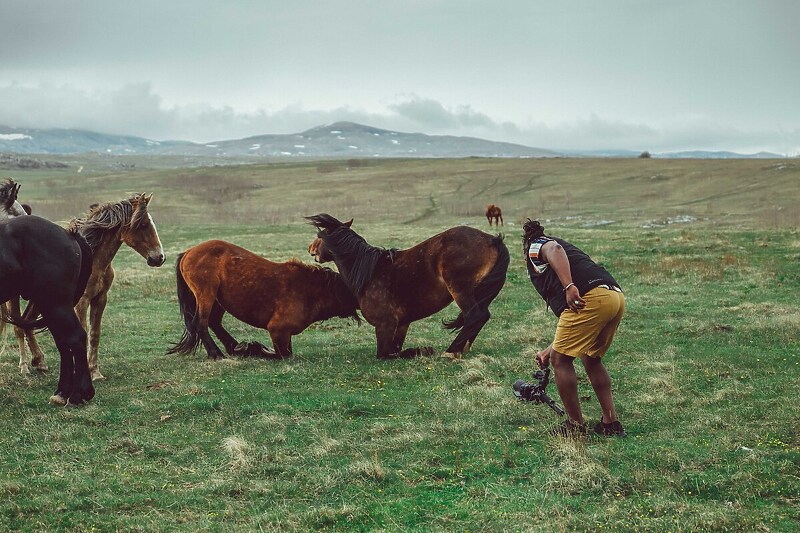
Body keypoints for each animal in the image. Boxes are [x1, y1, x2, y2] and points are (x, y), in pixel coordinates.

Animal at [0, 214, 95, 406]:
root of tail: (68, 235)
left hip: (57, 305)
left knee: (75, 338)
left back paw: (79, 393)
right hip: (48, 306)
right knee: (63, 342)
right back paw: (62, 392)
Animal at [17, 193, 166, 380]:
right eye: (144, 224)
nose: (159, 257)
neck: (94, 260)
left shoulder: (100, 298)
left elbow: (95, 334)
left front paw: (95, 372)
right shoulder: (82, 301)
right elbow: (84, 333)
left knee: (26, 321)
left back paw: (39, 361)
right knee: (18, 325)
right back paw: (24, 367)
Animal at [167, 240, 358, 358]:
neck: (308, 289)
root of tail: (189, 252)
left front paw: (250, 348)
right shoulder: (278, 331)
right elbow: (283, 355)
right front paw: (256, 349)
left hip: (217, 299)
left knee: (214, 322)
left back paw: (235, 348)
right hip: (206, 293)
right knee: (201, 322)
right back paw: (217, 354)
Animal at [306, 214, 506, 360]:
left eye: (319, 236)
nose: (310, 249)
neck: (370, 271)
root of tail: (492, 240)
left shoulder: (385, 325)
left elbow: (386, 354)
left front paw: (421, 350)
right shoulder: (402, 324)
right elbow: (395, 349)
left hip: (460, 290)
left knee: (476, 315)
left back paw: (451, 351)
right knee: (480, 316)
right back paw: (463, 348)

***

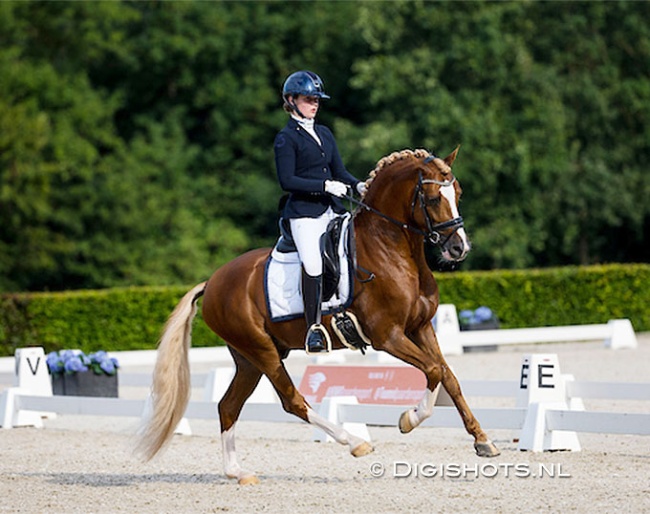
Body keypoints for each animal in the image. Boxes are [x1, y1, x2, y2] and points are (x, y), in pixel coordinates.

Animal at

***

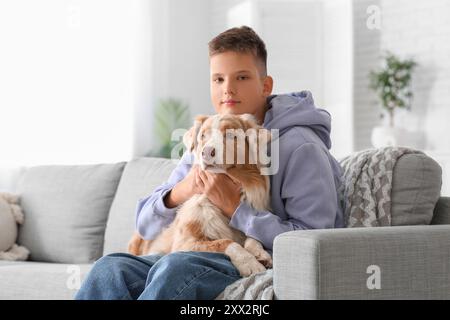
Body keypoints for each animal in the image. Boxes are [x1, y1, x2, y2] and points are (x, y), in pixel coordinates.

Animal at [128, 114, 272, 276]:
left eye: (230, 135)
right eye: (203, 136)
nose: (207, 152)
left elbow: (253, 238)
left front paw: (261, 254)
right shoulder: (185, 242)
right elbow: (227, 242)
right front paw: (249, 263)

***

§ **WHAT YOU HAVE TO DO**: Which lines run from the one holding "neck: (308, 289)" through the one holding "left eye: (319, 236)" in the records above? Repeat them exactly, both included, and nothing more.

§ **THE ANSWER**:
neck: (308, 289)
root of tail: (189, 252)
left front paw: (250, 348)
right shoulder: (278, 331)
right elbow: (283, 355)
right front paw: (256, 349)
left hip: (217, 299)
left knee: (214, 322)
left back paw: (235, 348)
right hip: (206, 293)
right knee: (201, 322)
right back paw: (217, 354)
Animal at [306, 214, 506, 360]:
left eye: (319, 236)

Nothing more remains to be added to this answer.